Le bœuf est arrivé. Cette fois, tout le monde l'a vu à l'écran. Vert comme jamais, brillant comme un éclat, et aussitôt, les groupes se sont animés — « Le marché haussier est confirmé », « Cette fois, c'est différent », « Il faut monter à bord, sinon c'est trop tard ». Comme si ce bœuf était déjà en train de paître sur chaque compte, tête baissée, attendant qu'on monte dessus.
Le bœuf s'est effectivement arrêté un instant. Les graphiques se dressaient fièrement, le volume respirait difficilement, les anciennes captures d'écran ressortaient, de nouvelles histoires étaient inventées à la hâte. Ceux qui hier parlaient de foi, aujourd'hui calculaient déjà l'année de leur liberté financière.

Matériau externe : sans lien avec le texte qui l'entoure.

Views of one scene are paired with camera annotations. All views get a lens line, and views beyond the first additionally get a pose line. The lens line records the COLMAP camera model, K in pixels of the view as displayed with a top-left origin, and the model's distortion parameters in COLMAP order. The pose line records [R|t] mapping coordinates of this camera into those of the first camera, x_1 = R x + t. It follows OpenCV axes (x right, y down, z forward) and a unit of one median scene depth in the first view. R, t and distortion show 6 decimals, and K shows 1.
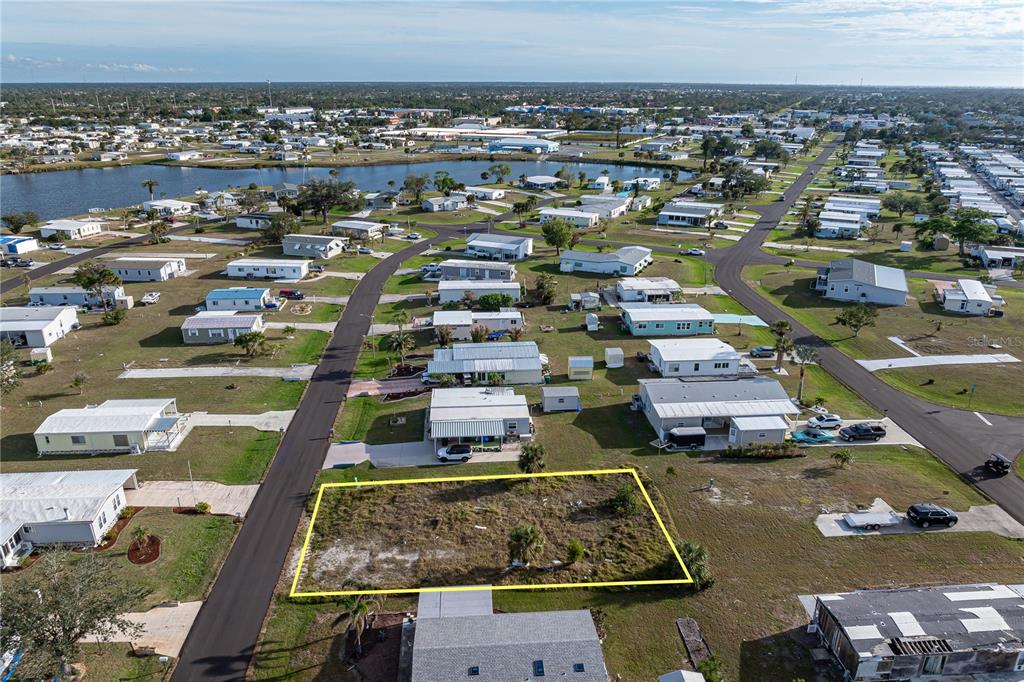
lens RADIAL K [[718.3, 0, 512.0], [0, 718.3, 341.0], [0, 0, 1]] dist [-0.021057, 0.001089]
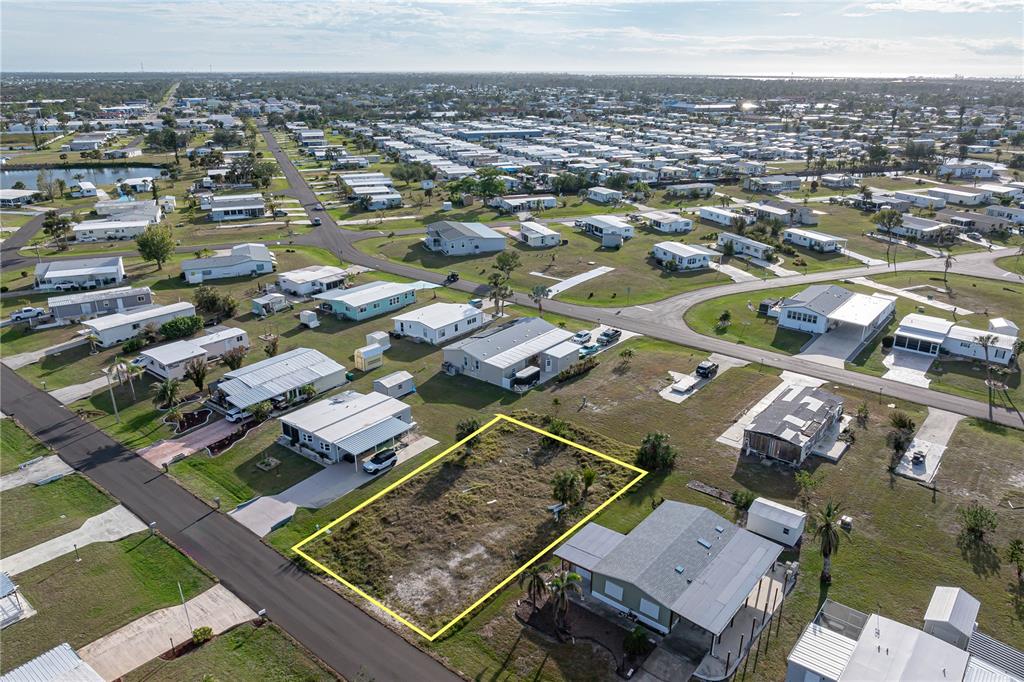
lens RADIAL K [[718.3, 0, 512.0], [0, 718.3, 341.0], [0, 0, 1]] dist [-0.021057, 0.001089]
pose [[0.690522, -0.258899, 0.675389, -0.392023], [0.247688, 0.961930, 0.115502, -0.045570], [-0.679581, 0.087529, 0.728360, 0.118838]]
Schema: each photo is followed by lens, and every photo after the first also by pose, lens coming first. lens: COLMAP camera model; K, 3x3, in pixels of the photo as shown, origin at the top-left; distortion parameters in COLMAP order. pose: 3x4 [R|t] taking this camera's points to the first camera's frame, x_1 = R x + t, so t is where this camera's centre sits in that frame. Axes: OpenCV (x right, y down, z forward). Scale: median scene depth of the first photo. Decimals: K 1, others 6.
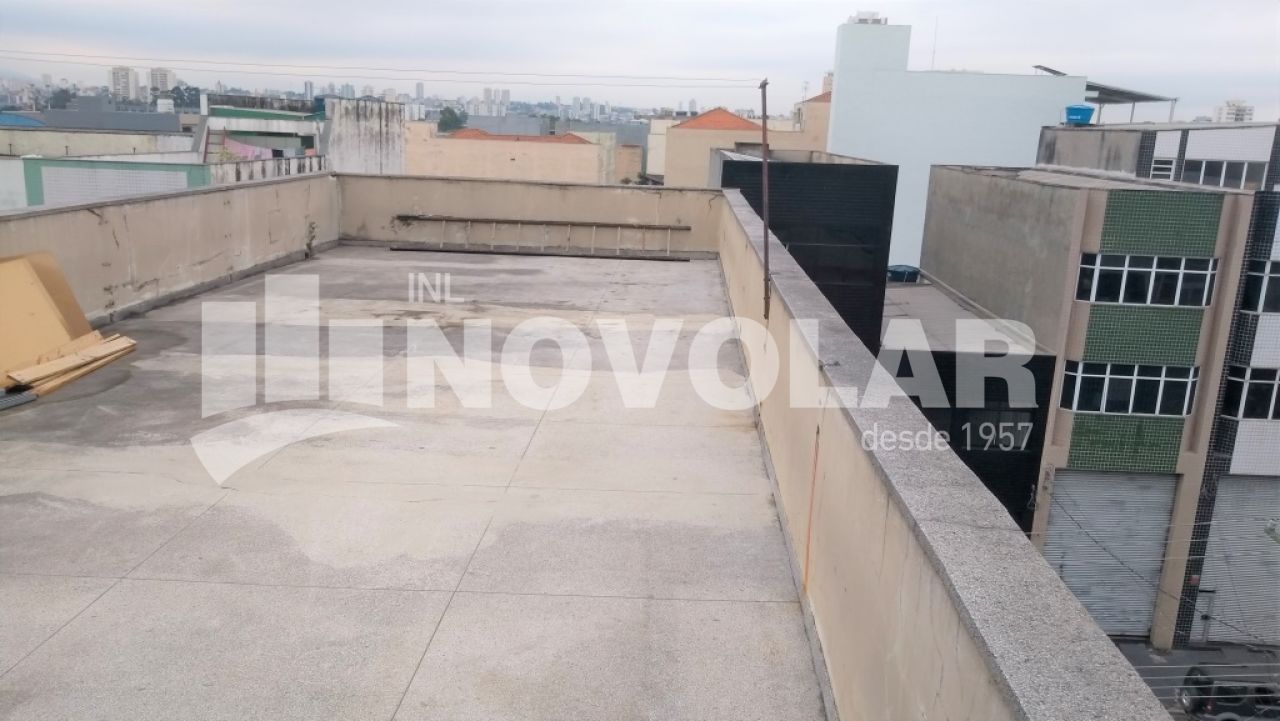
lens RADIAL K [[1019.3, 0, 639.5], [0, 1019.3, 359.6], [0, 0, 1]] dist [-0.011902, -0.005811]
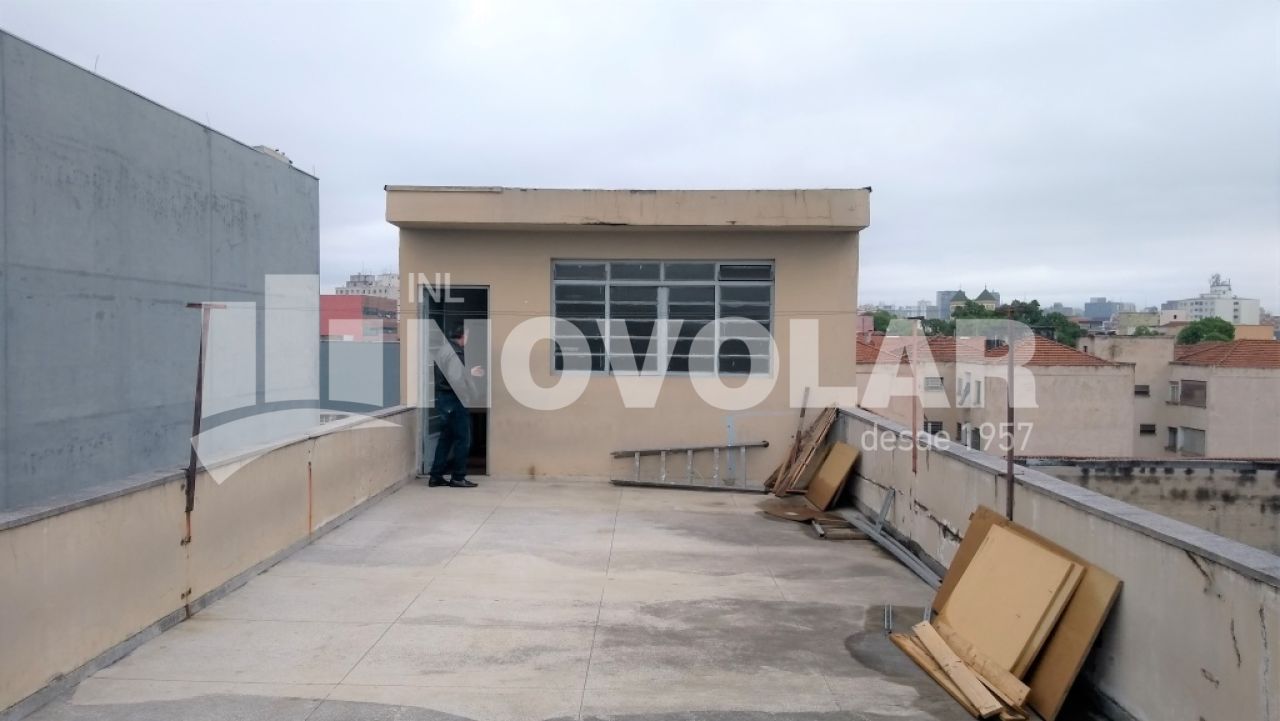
lens RADIAL K [[1019.3, 0, 638.9], [0, 1019.3, 360.1], [0, 0, 1]] dist [-0.011902, -0.005811]
pose [[-0.998103, -0.051931, -0.033077, -0.307213], [-0.058395, 0.968725, 0.241168, -0.482273], [0.019518, 0.242642, -0.969920, 1.998104]]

Mais le bœuf ne disait rien.
Il a regardé ces gens : lors des hausses, ils racontaient des histoires ; lors des baisses, ils parlaient de vision à long terme ; quand ils gagnaient, c'était grâce à leur compréhension ; quand ils perdaient, c'était à cause d'une injustice du marché. Alors, il a simplement secoué la queue, a martelé un peu la liquidité, puis s'est éloigné.
Le bœuf s'est évanoui silencieusement. Pas de communiqué, pas de cloche, juste un recul progressif du prix. Quand tout le monde a compris, l'écran n'était plus vert, et les discussions dans le groupe portaient déjà sur le « long terme », le « lavage », « il reviendra ».
En fin de compte, une seule phrase résonnait encore dans le fil du temps :
Le bœuf est arrivé, puis il est parti, comme s'il n'était jamais venu.
Mais le compte le sait.
La capture d'écran du sommet est toujours là, la position au creux reste pleine.
Mais cette fois, personne n'a plus envie d'admettre qu'il a déjà vu le bœuf.